#### TEXTO DO EXERCÍCIO ####

A vigilância sobre o controle social se faz necessária para uma melhor validação dos anseios populares por meio de sua participação, pois amplia o acesso à informação, envolve monitoramento dos poderes públicos e a transparência de forma geral, visando o benefício de toda a sociedade. A participação evidencia um ideal democrático que:
Supõe cidadãos atentos à evolução da coisa pública, informados dos acontecimentos políticos, ao corrente dos principais problemas, capazes de escolher entre as diversas alternativas apresentadas pelas forças políticas e fortemente interessados em formas diretas ou indiretas de participação (BOBBIO, 1986, p. 89).

#### REGISTROS FORNECIDOS ####

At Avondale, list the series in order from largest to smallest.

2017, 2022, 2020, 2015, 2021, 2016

####
#### REGISTROS FORNECIDOS ####

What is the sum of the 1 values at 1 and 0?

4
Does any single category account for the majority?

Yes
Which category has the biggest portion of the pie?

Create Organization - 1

####
#### REGISTROS FORNECIDOS ####

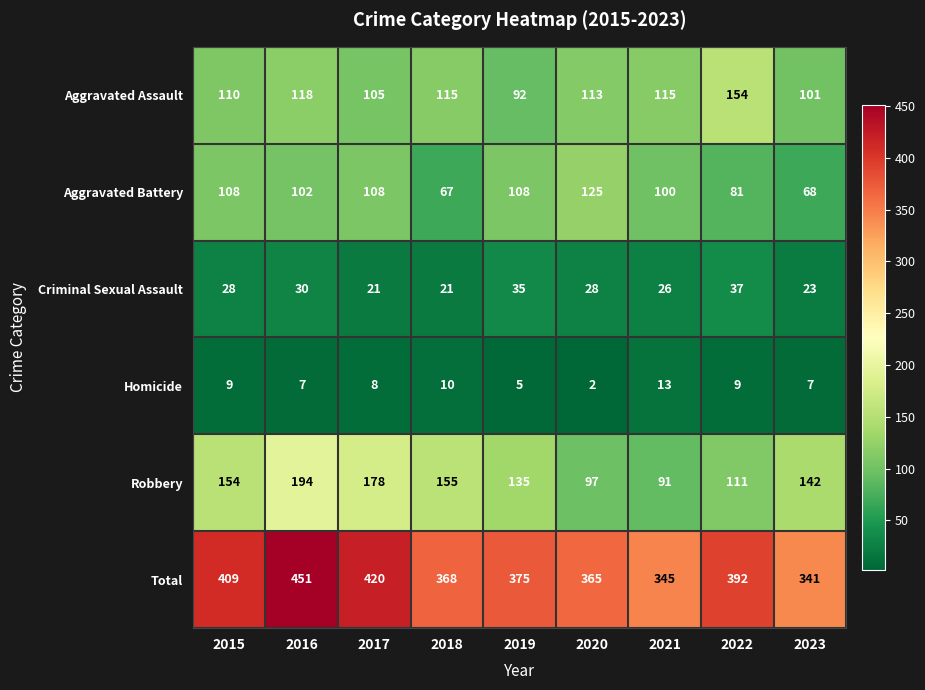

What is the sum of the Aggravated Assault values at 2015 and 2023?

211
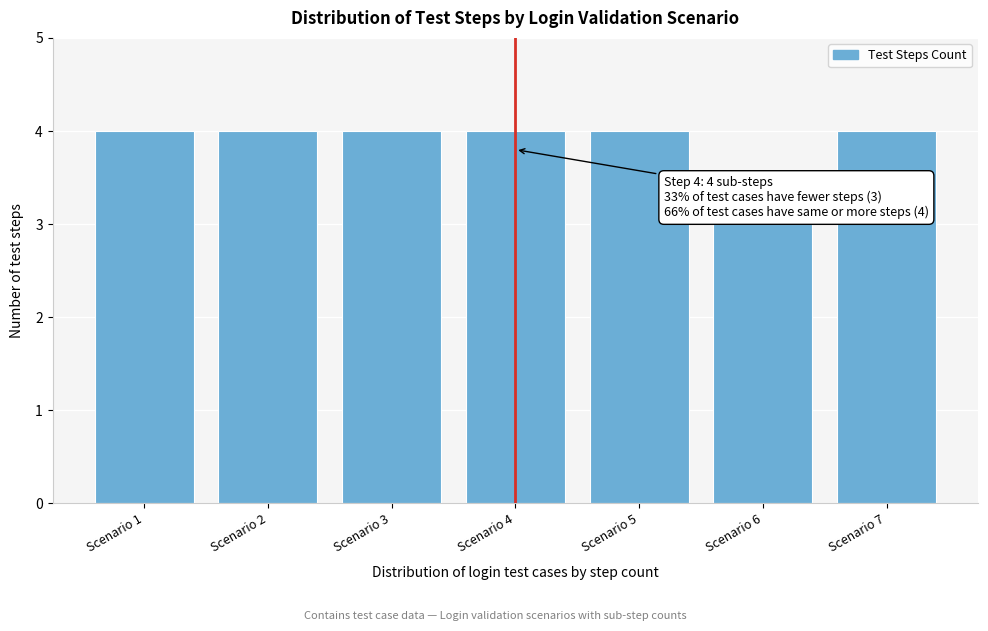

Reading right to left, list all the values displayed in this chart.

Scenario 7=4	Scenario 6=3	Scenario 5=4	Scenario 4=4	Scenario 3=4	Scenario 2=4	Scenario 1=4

####

◆ **PERGUNTAS A RESPONDER**
• a. De acordo com o texto sobre controle social, que ideal a participação evidencia?
• b. Indique se cada afirmação a seguir está de acordo com o texto sobre controle social, respondendo sim ou não e citando literalmente as palavras do texto que decidem. (i) A vigilância sobre o controle social amplia o acesso à informação. (ii) O ideal democrático supõe cidadãos pouco interessados em formas de participação. (iii) A vigilância sobre o controle social visa o benefício apenas dos poderes públicos.

◆ **RESPOSTAS EM ORDEM**
• a. Um ideal democrático.

• b.
(i) Sim: "pois amplia o acesso à informação".
(ii) Não: "fortemente interessados em formas diretas ou indiretas de participação".
(iii) Não: "visando o benefício de toda a sociedade".